> _What you are asked to do_: Write again exactly the lines in the listing below, starting at the line with "4. Spiegelverbinding." and ending at the line with "Vila Mariana", both included. Pictures are not copied.

> _Data to process_:
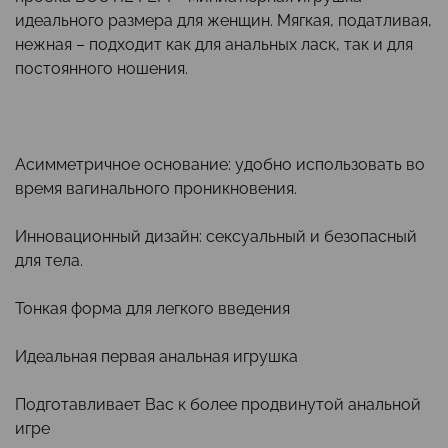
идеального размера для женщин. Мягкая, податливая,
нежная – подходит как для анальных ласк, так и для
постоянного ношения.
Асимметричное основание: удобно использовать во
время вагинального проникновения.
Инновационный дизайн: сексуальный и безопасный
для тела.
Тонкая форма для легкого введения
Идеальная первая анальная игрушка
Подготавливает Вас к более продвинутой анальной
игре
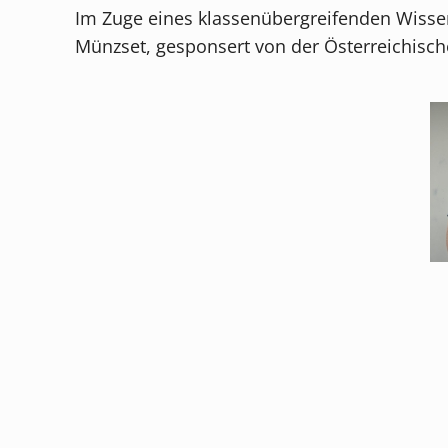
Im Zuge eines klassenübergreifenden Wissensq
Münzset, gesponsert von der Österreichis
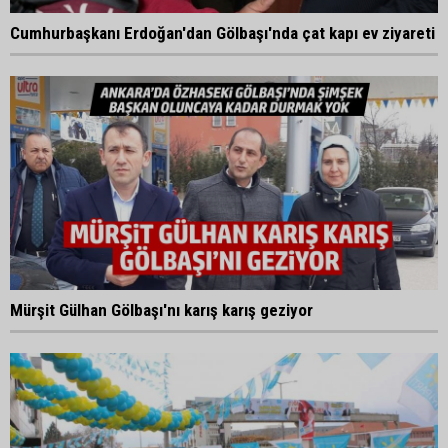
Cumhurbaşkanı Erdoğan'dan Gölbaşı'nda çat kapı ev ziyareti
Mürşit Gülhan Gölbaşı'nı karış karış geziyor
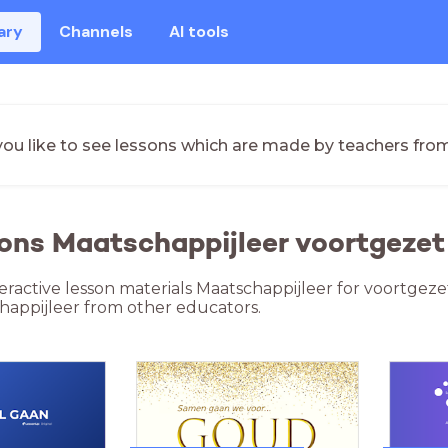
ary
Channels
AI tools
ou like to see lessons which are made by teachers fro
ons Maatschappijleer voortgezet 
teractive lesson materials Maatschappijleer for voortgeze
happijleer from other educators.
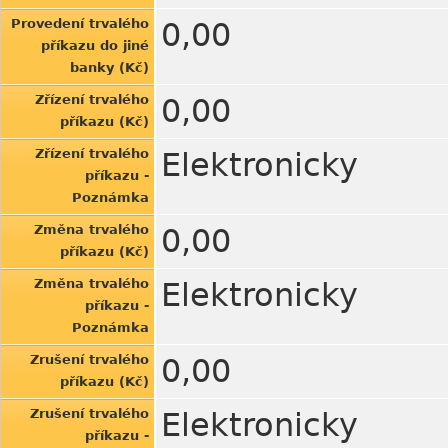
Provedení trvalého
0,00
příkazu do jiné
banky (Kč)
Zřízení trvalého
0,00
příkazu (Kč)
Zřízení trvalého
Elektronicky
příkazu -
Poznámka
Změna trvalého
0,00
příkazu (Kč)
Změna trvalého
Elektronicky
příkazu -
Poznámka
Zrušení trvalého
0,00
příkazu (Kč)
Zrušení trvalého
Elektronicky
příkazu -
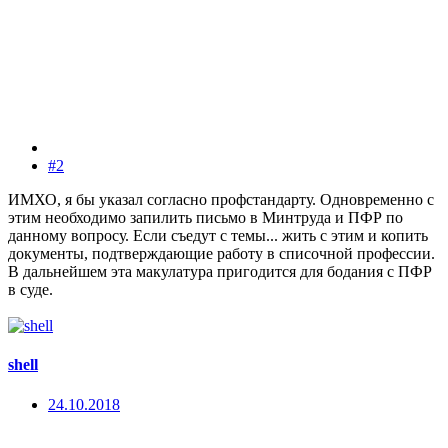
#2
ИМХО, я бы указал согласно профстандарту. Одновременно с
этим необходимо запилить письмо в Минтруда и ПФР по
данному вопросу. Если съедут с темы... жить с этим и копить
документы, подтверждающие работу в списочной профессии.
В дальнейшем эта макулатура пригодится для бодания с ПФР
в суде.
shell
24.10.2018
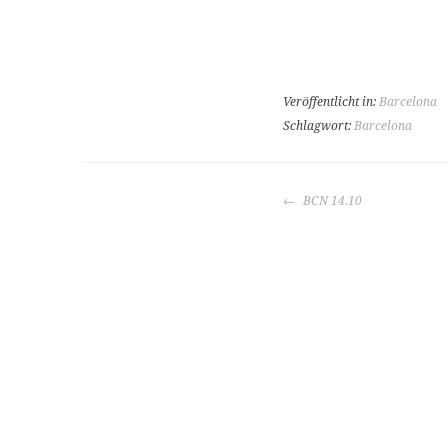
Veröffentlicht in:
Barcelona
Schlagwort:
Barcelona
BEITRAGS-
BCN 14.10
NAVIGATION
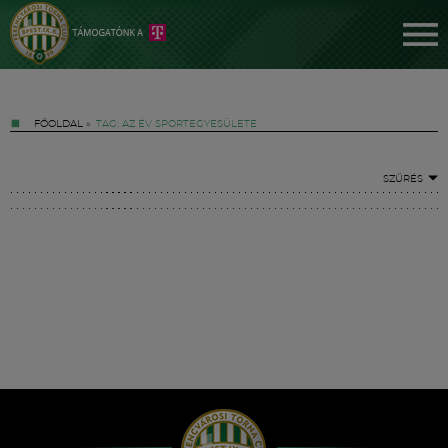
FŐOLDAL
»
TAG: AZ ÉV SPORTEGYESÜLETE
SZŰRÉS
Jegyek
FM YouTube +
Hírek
==
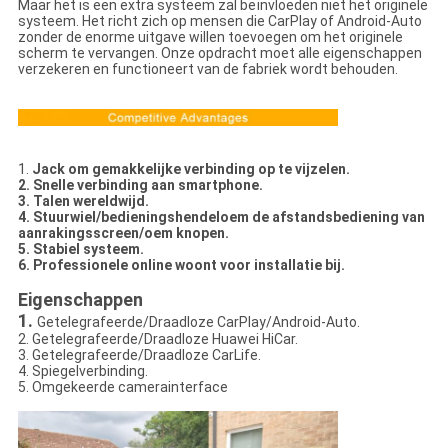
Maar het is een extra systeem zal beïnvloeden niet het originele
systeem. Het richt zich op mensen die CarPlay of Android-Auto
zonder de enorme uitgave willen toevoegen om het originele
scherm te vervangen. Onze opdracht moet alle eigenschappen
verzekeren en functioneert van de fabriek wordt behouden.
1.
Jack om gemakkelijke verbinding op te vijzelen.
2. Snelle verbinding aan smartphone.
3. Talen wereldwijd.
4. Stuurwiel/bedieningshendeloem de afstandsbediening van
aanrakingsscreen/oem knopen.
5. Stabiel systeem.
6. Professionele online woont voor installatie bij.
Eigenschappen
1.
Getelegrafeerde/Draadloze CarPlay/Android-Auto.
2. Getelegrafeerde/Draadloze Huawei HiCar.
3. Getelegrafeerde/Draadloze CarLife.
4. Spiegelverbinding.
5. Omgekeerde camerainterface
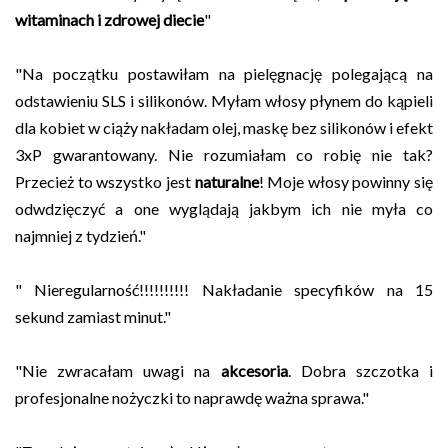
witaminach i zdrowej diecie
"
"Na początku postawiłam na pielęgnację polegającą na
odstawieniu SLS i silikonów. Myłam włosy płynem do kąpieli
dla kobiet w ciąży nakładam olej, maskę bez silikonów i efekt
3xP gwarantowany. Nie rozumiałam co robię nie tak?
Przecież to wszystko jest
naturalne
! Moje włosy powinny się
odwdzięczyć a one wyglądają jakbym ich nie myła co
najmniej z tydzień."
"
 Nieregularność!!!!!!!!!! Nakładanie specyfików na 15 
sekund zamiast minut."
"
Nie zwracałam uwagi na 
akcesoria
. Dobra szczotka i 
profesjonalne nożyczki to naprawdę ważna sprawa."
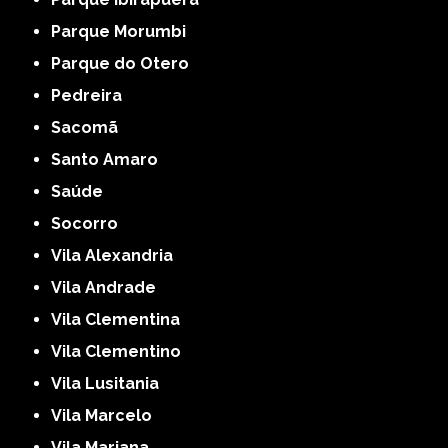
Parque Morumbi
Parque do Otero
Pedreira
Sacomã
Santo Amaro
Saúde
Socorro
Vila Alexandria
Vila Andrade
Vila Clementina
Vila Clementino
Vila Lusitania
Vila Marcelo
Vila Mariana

> _Exercise output_:
4. Spiegelverbinding.
5. Omgekeerde camerainterface
witaminach i zdrowej diecie
"
"Na początku postawiłam na pielęgnację polegającą na
odstawieniu SLS i silikonów. Myłam włosy płynem do kąpieli
dla kobiet w ciąży nakładam olej, maskę bez silikonów i efekt
3xP gwarantowany. Nie rozumiałam co robię nie tak?
Przecież to wszystko jest
naturalne
! Moje włosy powinny się
odwdzięczyć a one wyglądają jakbym ich nie myła co
najmniej z tydzień."
"
 Nieregularność!!!!!!!!!! Nakładanie specyfików na 15 
sekund zamiast minut."
"
Nie zwracałam uwagi na 
akcesoria
. Dobra szczotka i 
profesjonalne nożyczki to naprawdę ważna sprawa."
Parque Morumbi
Parque do Otero
Pedreira
Sacomã
Santo Amaro
Saúde
Socorro
Vila Alexandria
Vila Andrade
Vila Clementina
Vila Clementino
Vila Lusitania
Vila Marcelo
Vila Mariana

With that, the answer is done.